Łukasz Lew wrote:
I fixed the problem (I think) with rdtsc on 64bit architectures.
http://www.mimuw.edu.pl/~lew/libego_benchmark.tgz
Seems to work. Why was it previously correct for 32 bit? Did the 32
bit compiler already combine the correct two registers?
You may be very right about the register allocation.
I tuned my code on 4.2 and small "irrelevant" changes changed the
perfomance badly
and asm output revealed among other things different registers.
That doesn't really prove much. Without some very good output from
Opannotate, I don't know how to tell the real reason for the performance
difference.
I use Oprofile a lot, and tried to pinpoint the difference but asm
output is too different
while c++ annotation is too weak because of heavy inlining.
I'm trying to understand and/or fix the use of Opannotate for some much
harder problems, so I was curious enough to try it on your program. I
compiled your program x86_64 with gcc 4.4. Even if I got good results,
that wouldn't tell you anything about 32 bit gcc 4.3.
But I got surprisingly bad results. I haven't previously seen such bad
results from opannotate without using heavily templated code. But I
also haven't used a gcc 4.4 compiled program with opannotate before.

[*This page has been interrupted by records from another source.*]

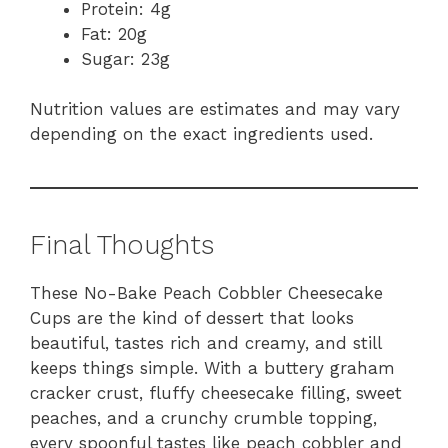
Protein: 4g
Fat: 20g
Sugar: 23g
Nutrition values are estimates and may vary
depending on the exact ingredients used.
Final Thoughts
These No-Bake Peach Cobbler Cheesecake
Cups are the kind of dessert that looks
beautiful, tastes rich and creamy, and still
keeps things simple. With a buttery graham
cracker crust, fluffy cheesecake filling, sweet
peaches, and a crunchy crumble topping,
every spoonful tastes like peach cobbler and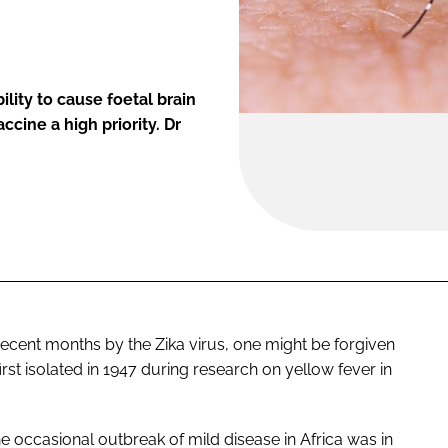
lity to cause foetal brain
cine a high priority. Dr
ecent months by the Zika virus, one might be forgiven
 first isolated in 1947 during research on yellow fever in
 occasional outbreak of mild disease in Africa was in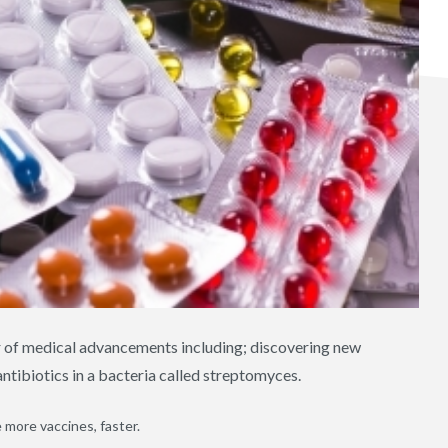
r of medical advancements including; discovering new
 antibiotics in a bacteria called streptomyces.
 more vaccines, faster.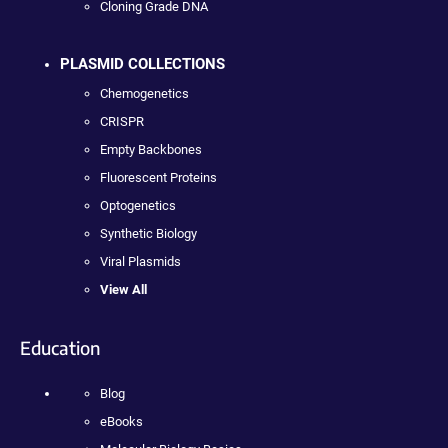
Cloning Grade DNA
PLASMID COLLECTIONS
Chemogenetics
CRISPR
Empty Backbones
Fluorescent Proteins
Optogenetics
Synthetic Biology
Viral Plasmids
View All
Education
Blog
eBooks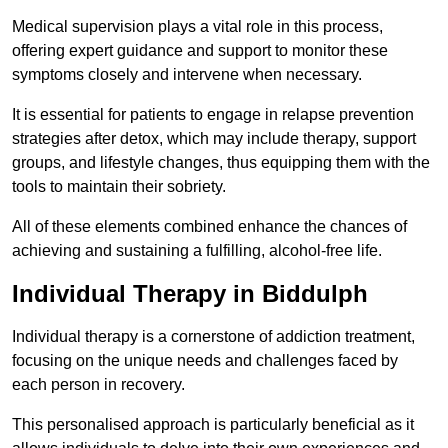
Medical supervision plays a vital role in this process,
offering expert guidance and support to monitor these
symptoms closely and intervene when necessary.
It is essential for patients to engage in relapse prevention
strategies after detox, which may include therapy, support
groups, and lifestyle changes, thus equipping them with the
tools to maintain their sobriety.
All of these elements combined enhance the chances of
achieving and sustaining a fulfilling, alcohol-free life.
Individual Therapy in Biddulph
Individual therapy is a cornerstone of addiction treatment,
focusing on the unique needs and challenges faced by
each person in recovery.
This personalised approach is particularly beneficial as it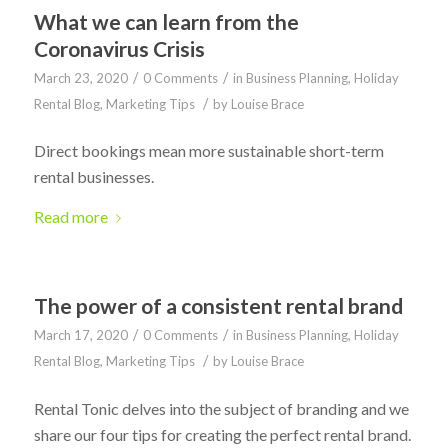
What we can learn from the
Coronavirus Crisis
/
/
March 23, 2020
0 Comments
in
Business Planning
,
Holiday
/
Rental Blog
,
Marketing Tips
by
Louise Brace
Direct bookings mean more sustainable short-term
rental businesses.
Read more
The power of a consistent rental brand
/
/
March 17, 2020
0 Comments
in
Business Planning
,
Holiday
/
Rental Blog
,
Marketing Tips
by
Louise Brace
Rental Tonic delves into the subject of branding and we
share our four tips for creating the perfect rental brand.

In --source mode nearly all the total time was missing (not associated
with any source line). In mixed source and assembly view, I think all
the time was shown, but I don't think the assembly code corresponded
very accurately with the source code and the time was in some very
surprising lumps. I usually can interpret such lumps (usually the
instruction after an L2 cache miss or the instruction after a
mispredicted branch). But that didn't seem to fit the execution time
lumps in your code.
The few points in your source code that had most of the total execution
time were inlined multiple times with different register usage each
time. No one inline copy of any such routine had as much as 4% of the
total execution time. That tends to wreck the theory that a minor
change somewhere has caused a big difference by changing register
allocation. There wouldn't be that sort of correlation in the way it
changes register allocation across a bunch of different inlinings of the
same function that already differ from each other in register allocation.